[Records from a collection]
· · · · · · ·
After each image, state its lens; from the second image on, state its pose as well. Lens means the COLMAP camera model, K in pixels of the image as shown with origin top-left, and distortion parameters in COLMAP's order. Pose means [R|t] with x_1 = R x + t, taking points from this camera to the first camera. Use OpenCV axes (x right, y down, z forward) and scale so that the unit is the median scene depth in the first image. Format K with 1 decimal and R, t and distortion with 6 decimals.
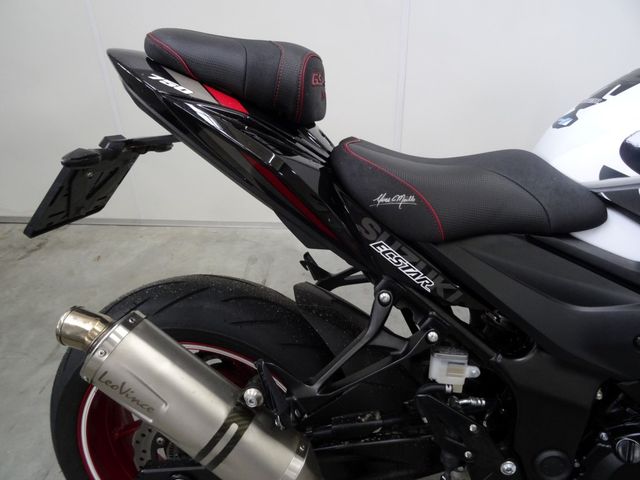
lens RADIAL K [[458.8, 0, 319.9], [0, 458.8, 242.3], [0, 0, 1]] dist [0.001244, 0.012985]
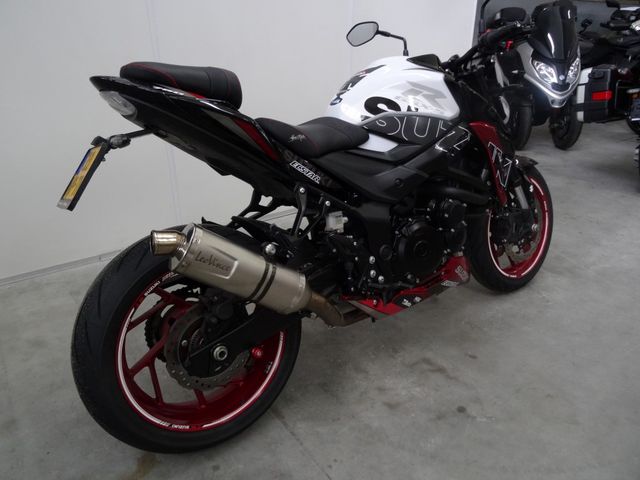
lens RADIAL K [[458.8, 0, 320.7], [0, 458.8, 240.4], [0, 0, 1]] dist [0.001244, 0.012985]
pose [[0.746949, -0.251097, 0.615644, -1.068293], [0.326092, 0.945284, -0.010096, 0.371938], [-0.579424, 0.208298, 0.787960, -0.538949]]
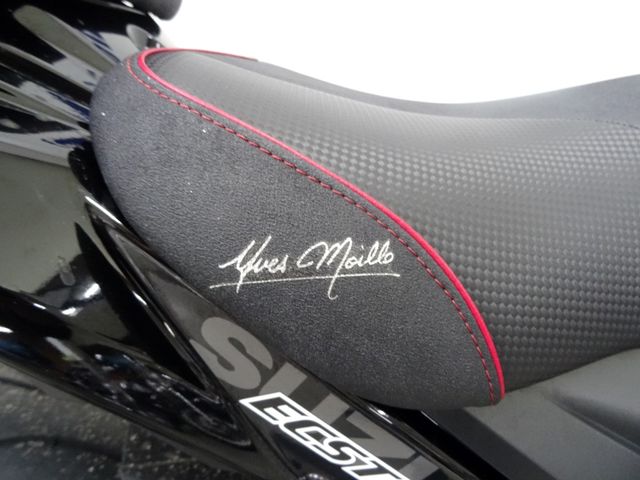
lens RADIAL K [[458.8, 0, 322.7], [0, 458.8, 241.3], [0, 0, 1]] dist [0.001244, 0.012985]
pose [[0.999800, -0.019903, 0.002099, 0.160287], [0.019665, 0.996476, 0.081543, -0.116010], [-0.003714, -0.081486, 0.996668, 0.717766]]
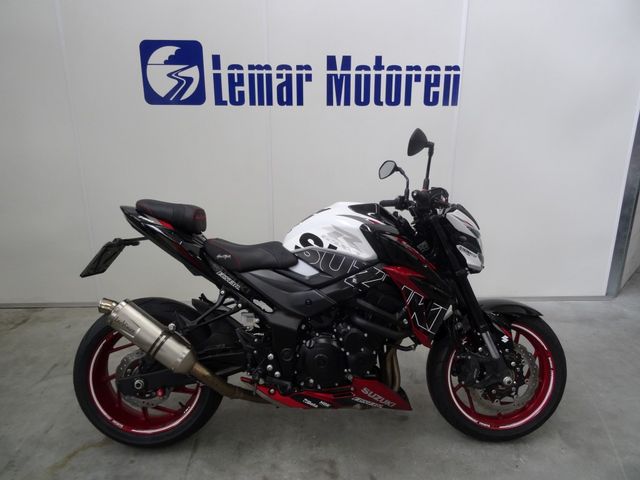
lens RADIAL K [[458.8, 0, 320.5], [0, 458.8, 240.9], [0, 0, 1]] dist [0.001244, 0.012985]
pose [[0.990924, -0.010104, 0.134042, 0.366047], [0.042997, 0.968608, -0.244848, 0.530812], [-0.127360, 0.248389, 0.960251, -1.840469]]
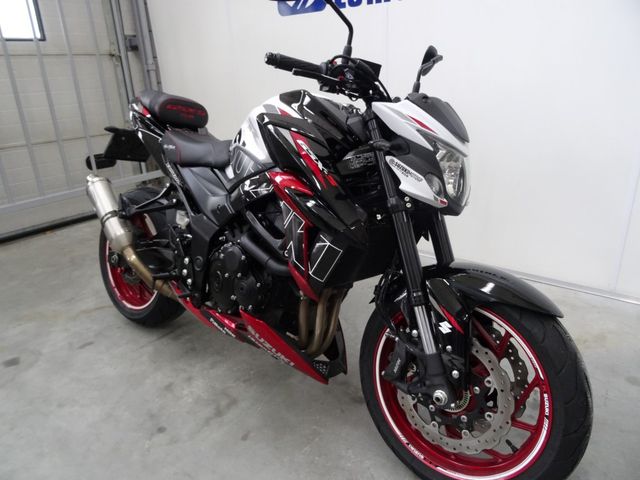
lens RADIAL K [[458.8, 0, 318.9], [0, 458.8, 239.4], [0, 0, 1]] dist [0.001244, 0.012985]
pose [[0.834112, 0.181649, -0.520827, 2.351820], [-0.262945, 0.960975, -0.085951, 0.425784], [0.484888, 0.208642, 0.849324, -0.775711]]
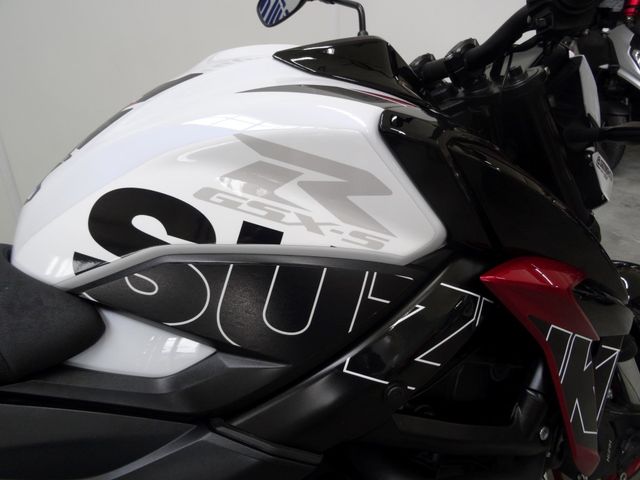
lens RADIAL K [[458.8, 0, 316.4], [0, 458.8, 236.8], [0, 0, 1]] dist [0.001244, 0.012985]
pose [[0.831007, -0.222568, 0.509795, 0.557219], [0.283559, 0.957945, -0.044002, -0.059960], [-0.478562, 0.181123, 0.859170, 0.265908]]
· · · · · · ·
What you are asked to do —
Once the pictures are removed, write out all of the entries above exactly.

Answer section —
After each image, state its lens; from the second image on, state its pose as well. Lens means the COLMAP camera model, K in pixels of the image as shown with origin top-left, and distortion parameters in COLMAP's order. Pose means [R|t] with x_1 = R x + t, taking points from this camera to the first camera. Use OpenCV axes (x right, y down, z forward) and scale so that the unit is the median scene depth in the first image. Format K with 1 decimal and R, t and distortion with 6 decimals.
lens RADIAL K [[458.8, 0, 319.9], [0, 458.8, 242.3], [0, 0, 1]] dist [0.001244, 0.012985]
lens RADIAL K [[458.8, 0, 320.7], [0, 458.8, 240.4], [0, 0, 1]] dist [0.001244, 0.012985]
pose [[0.746949, -0.251097, 0.615644, -1.068293], [0.326092, 0.945284, -0.010096, 0.371938], [-0.579424, 0.208298, 0.787960, -0.538949]]
lens RADIAL K [[458.8, 0, 322.7], [0, 458.8, 241.3], [0, 0, 1]] dist [0.001244, 0.012985]
pose [[0.999800, -0.019903, 0.002099, 0.160287], [0.019665, 0.996476, 0.081543, -0.116010], [-0.003714, -0.081486, 0.996668, 0.717766]]
lens RADIAL K [[458.8, 0, 320.5], [0, 458.8, 240.9], [0, 0, 1]] dist [0.001244, 0.012985]
pose [[0.990924, -0.010104, 0.134042, 0.366047], [0.042997, 0.968608, -0.244848, 0.530812], [-0.127360, 0.248389, 0.960251, -1.840469]]
lens RADIAL K [[458.8, 0, 318.9], [0, 458.8, 239.4], [0, 0, 1]] dist [0.001244, 0.012985]
pose [[0.834112, 0.181649, -0.520827, 2.351820], [-0.262945, 0.960975, -0.085951, 0.425784], [0.484888, 0.208642, 0.849324, -0.775711]]
lens RADIAL K [[458.8, 0, 316.4], [0, 458.8, 236.8], [0, 0, 1]] dist [0.001244, 0.012985]
pose [[0.831007, -0.222568, 0.509795, 0.557219], [0.283559, 0.957945, -0.044002, -0.059960], [-0.478562, 0.181123, 0.859170, 0.265908]]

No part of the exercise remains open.